The region of sky around the South Celestial Pole, at left, and to the west at right. The two Magellanic Clouds are at centre, the Large one above and the Small Cloud below. The bright star Archernar is at top. At left is the southern Milky Way including Carina, Crux and Centaurus. The Carina Nebula is at upper left with the Southern Cross Below it and Alpha and Beta Centauri rising above the trees. The house is the Tibuc Gardens Cottage, my residence for my 2016 Australia astrophoto excursion. Yes, I left the light on! This is a stack of 5 x 1.5-minute exposures at f/2.8 with the 15mm full-frame fish-eye lens and Canon 5D MkII at ISO 3200, with the ground coming from one of the tracked exposures to minimize trailing.
A single-image ultra-wide sweep of the southern Milky Way from Crux, the Southern Cross (at right) to Aquila (at far left) with the centre of the Galaxy in Sagittarius and Scorpius at centre of frame. The image takes in all of the legendary "Dark Emu" constellation of Australian aboriginal lore, with his head in the Coal Sak dark nebula t right, his neck in the dark rift running from Centaurus to Scorpius, and is body in the large glowing mass of stars and dark nebulas around the galactic core. His feet and tail are in the dark tendrils at left of frame. The faint vertical glow at left running from bottomt to top is the Zodiacal Light and Zodiacal Band. This was taken at about 4 a.m. local time in the pre-dawn sky with the Milky Way high in the east and to the south. Saturn in Libra is at upper left of centre. This is a stack of 7 x 5 minute exposures at f/2.8 with the Rokinon 14mm lens on the Canon 5D Mark II at ISO 1600. An 8th image taken at the end of the sequence when the lens was fogged with dew was layered in to add the star glows.

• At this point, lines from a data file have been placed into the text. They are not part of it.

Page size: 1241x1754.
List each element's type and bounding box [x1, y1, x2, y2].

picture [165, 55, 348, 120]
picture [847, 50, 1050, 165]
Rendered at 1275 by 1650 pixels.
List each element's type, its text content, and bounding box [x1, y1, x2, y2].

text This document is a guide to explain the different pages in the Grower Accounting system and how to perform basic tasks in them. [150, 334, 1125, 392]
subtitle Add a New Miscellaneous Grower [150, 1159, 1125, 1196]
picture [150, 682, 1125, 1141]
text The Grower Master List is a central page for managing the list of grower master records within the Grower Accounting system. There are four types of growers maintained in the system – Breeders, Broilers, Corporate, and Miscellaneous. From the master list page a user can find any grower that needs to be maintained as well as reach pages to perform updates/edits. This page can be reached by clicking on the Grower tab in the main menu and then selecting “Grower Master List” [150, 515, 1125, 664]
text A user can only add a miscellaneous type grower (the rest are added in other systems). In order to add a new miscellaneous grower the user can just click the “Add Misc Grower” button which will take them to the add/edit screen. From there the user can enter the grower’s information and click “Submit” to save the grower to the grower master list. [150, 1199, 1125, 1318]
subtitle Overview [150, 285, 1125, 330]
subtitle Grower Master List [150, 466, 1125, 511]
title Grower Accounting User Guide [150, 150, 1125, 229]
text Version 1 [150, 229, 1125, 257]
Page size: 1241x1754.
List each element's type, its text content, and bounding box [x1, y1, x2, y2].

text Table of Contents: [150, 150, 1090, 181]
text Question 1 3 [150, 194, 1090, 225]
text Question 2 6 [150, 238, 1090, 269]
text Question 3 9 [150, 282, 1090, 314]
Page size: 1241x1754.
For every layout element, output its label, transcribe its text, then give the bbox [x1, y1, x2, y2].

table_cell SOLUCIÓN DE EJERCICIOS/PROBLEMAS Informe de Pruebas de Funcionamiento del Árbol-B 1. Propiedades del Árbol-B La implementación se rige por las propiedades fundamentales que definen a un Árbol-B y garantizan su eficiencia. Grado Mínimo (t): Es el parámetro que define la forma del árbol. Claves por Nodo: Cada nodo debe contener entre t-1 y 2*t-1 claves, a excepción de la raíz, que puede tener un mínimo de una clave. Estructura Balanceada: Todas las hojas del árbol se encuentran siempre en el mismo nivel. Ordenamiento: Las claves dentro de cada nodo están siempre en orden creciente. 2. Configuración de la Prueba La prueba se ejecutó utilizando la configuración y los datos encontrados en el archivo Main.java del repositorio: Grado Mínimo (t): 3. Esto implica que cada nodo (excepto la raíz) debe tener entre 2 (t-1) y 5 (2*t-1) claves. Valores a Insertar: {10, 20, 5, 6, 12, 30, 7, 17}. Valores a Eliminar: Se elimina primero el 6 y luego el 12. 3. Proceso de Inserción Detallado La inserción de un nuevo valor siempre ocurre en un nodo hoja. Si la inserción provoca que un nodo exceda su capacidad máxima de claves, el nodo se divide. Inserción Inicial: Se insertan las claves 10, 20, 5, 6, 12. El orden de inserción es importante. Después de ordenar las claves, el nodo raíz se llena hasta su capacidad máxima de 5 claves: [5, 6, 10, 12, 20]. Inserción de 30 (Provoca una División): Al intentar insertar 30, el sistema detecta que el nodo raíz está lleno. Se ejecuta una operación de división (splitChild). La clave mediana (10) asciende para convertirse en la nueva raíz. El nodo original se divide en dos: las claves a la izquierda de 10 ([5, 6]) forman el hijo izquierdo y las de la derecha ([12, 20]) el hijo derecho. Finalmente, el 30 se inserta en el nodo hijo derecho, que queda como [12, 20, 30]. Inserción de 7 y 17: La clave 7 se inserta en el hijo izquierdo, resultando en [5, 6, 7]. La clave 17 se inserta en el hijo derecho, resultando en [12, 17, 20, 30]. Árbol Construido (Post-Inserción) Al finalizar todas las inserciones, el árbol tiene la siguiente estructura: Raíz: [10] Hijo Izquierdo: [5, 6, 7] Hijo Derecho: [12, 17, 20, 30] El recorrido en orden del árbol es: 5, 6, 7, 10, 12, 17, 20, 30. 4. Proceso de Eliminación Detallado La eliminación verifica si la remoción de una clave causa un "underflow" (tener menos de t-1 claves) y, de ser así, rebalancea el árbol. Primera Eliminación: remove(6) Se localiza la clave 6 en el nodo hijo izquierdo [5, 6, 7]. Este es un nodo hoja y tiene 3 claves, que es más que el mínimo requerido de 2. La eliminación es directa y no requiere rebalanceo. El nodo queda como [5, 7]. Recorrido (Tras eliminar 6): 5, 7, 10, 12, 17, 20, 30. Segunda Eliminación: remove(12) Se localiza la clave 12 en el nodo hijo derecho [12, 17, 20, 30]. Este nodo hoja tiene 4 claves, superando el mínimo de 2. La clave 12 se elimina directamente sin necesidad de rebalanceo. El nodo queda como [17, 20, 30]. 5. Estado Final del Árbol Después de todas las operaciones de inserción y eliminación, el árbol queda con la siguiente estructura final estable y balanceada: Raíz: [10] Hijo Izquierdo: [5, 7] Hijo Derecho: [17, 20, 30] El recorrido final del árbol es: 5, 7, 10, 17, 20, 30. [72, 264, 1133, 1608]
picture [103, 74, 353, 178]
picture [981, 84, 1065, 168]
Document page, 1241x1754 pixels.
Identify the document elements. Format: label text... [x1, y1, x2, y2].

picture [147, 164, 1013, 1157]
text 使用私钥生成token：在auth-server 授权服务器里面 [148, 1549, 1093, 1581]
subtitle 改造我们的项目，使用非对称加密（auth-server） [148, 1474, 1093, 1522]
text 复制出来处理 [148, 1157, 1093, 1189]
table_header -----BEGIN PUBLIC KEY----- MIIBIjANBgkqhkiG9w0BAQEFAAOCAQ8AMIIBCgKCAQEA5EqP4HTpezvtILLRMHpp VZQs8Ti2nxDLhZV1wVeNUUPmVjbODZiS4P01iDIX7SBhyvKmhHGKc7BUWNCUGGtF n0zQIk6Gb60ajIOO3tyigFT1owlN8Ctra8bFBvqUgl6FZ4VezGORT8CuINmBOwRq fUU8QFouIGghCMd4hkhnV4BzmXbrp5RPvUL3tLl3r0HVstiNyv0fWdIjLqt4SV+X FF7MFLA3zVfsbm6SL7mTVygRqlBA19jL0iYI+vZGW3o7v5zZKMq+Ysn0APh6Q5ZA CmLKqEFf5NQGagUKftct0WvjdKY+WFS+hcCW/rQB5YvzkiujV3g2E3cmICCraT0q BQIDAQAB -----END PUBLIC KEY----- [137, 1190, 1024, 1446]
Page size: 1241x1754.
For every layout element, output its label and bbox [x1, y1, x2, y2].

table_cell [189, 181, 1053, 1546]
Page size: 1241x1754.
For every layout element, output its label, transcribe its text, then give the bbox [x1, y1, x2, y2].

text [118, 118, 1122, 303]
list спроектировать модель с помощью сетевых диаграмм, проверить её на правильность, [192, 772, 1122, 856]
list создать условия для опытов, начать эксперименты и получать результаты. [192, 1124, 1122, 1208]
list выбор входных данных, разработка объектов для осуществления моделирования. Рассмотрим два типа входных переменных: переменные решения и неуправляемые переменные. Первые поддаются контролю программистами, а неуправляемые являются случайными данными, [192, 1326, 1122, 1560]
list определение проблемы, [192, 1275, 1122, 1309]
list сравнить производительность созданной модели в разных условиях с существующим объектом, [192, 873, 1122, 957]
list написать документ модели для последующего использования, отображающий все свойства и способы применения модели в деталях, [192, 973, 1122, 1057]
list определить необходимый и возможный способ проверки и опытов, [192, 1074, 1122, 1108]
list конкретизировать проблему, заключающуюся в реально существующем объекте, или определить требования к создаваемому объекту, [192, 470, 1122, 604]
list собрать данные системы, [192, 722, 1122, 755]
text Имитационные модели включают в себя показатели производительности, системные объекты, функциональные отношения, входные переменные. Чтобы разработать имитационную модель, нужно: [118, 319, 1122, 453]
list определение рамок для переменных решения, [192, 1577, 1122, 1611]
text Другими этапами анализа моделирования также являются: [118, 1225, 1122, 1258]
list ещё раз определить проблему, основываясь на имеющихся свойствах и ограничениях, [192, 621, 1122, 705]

The southern Milky Way from Vela (at right) to Centaurus (at left), with the False Cross at left, the trus Southern Cross at right of centre, and Alpha and Beta Centauri at left. The star cluster at lower right is NGC 2516. Omega Centauri is at upper left. The Coal Sack is left of the Southern Cross. This is a stack of 3 x 3 minute exposures at f/2.8 with the 35mm Canon L-series prime lens, and filter-modified Canon 5D Mark II at ISO 800, plus an exposure taken through the Kenko Softon filter for the star glows. Taken from Coonabarabran, NSW, Australia, April 2014.